▶ **What you should do**: Copy every entry word for word, but skip the pictures.

▶ **Dataset excerpts**:
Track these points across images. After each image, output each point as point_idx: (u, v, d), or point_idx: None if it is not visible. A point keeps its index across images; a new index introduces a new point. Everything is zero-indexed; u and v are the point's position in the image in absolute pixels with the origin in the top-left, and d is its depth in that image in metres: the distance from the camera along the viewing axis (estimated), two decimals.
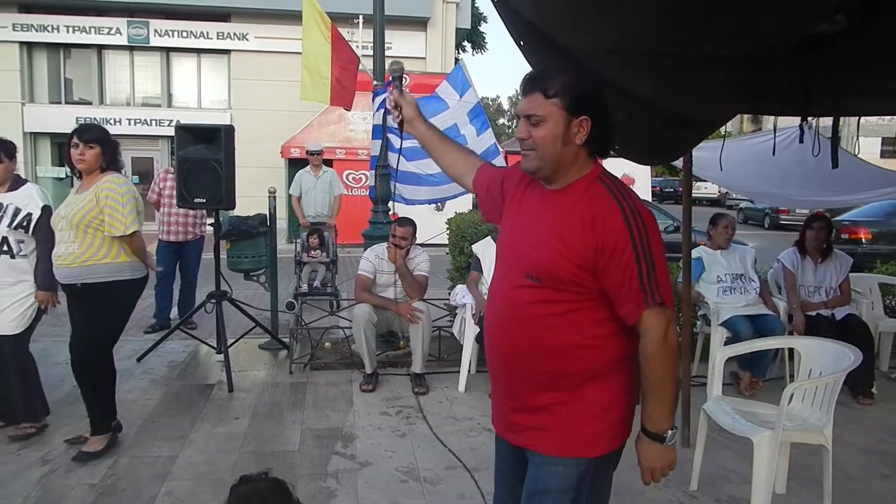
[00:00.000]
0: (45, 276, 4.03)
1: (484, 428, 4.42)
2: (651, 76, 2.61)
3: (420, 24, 20.47)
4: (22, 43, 19.54)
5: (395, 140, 6.18)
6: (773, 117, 3.85)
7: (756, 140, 5.56)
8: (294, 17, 18.35)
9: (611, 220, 1.76)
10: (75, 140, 3.86)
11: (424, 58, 20.65)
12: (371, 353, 5.14)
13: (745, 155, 5.26)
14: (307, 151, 8.46)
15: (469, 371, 5.24)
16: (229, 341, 5.35)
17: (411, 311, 5.06)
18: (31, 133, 19.34)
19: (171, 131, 20.28)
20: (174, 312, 6.97)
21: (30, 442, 4.10)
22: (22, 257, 4.06)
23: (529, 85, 1.86)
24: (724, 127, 3.86)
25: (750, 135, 7.35)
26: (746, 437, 3.29)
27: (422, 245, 5.53)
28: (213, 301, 5.39)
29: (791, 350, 4.93)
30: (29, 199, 4.08)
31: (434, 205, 9.62)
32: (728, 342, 5.05)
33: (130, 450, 4.03)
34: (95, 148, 3.86)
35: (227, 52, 20.18)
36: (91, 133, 3.89)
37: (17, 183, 4.13)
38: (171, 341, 5.94)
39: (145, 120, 20.07)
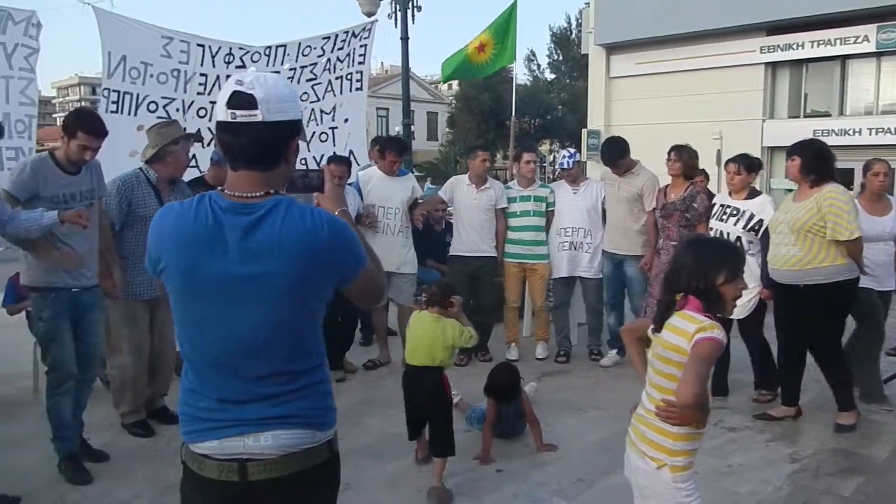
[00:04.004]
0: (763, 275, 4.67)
1: None
2: None
3: None
4: (767, 63, 20.78)
5: None
6: None
7: None
8: None
9: None
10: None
11: None
12: None
13: None
14: None
15: None
16: None
17: None
18: (768, 147, 20.31)
19: None
20: None
21: (778, 436, 4.33)
22: (750, 255, 4.62)
23: None
24: None
25: None
26: None
27: None
28: None
29: None
30: (762, 208, 4.77)
31: None
32: None
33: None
34: (796, 160, 4.33)
35: None
36: (792, 146, 4.46)
37: (752, 193, 4.92)
38: None
39: (889, 129, 18.70)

▶ **Solution to this task**:
Track these points across images. After each image, output each point as point_idx: (u, v, d), or point_idx: None if it is not visible. A point keeps its index across images; a new index introduces a new point. Everything is zero-indexed; u and v are the point's position in the image in absolute pixels with the origin in the top-left, and d is its depth in that image in metres: the distance from the camera along the viewing axis (estimated), two decimals.
[00:00.000]
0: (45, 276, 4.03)
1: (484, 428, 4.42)
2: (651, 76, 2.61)
3: (420, 24, 20.47)
4: (22, 43, 19.54)
5: (395, 140, 6.18)
6: (773, 117, 3.85)
7: (756, 140, 5.56)
8: (294, 17, 18.35)
9: (611, 220, 1.76)
10: (75, 140, 3.86)
11: (424, 58, 20.65)
12: (371, 353, 5.14)
13: (745, 155, 5.26)
14: (307, 151, 8.46)
15: (469, 371, 5.24)
16: (229, 341, 5.35)
17: (411, 311, 5.06)
18: (31, 133, 19.34)
19: (171, 131, 20.28)
20: (174, 312, 6.97)
21: (30, 442, 4.10)
22: (22, 257, 4.06)
23: (529, 85, 1.86)
24: (724, 127, 3.86)
25: (750, 135, 7.35)
26: (746, 437, 3.29)
27: (422, 245, 5.53)
28: (213, 301, 5.39)
29: (791, 350, 4.93)
30: (29, 199, 4.08)
31: (434, 205, 9.62)
32: (728, 342, 5.05)
33: (130, 450, 4.03)
34: (95, 148, 3.86)
35: (227, 52, 20.18)
36: (91, 133, 3.89)
37: (17, 183, 4.13)
38: (171, 341, 5.94)
39: (145, 120, 20.07)
[00:04.004]
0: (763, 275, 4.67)
1: None
2: None
3: None
4: (767, 63, 20.78)
5: None
6: None
7: None
8: None
9: None
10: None
11: None
12: None
13: None
14: None
15: None
16: None
17: None
18: (768, 147, 20.31)
19: None
20: None
21: (778, 436, 4.33)
22: (750, 255, 4.62)
23: None
24: None
25: None
26: None
27: None
28: None
29: None
30: (762, 208, 4.77)
31: None
32: None
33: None
34: (796, 160, 4.33)
35: None
36: (792, 146, 4.46)
37: (752, 193, 4.92)
38: None
39: (889, 129, 18.70)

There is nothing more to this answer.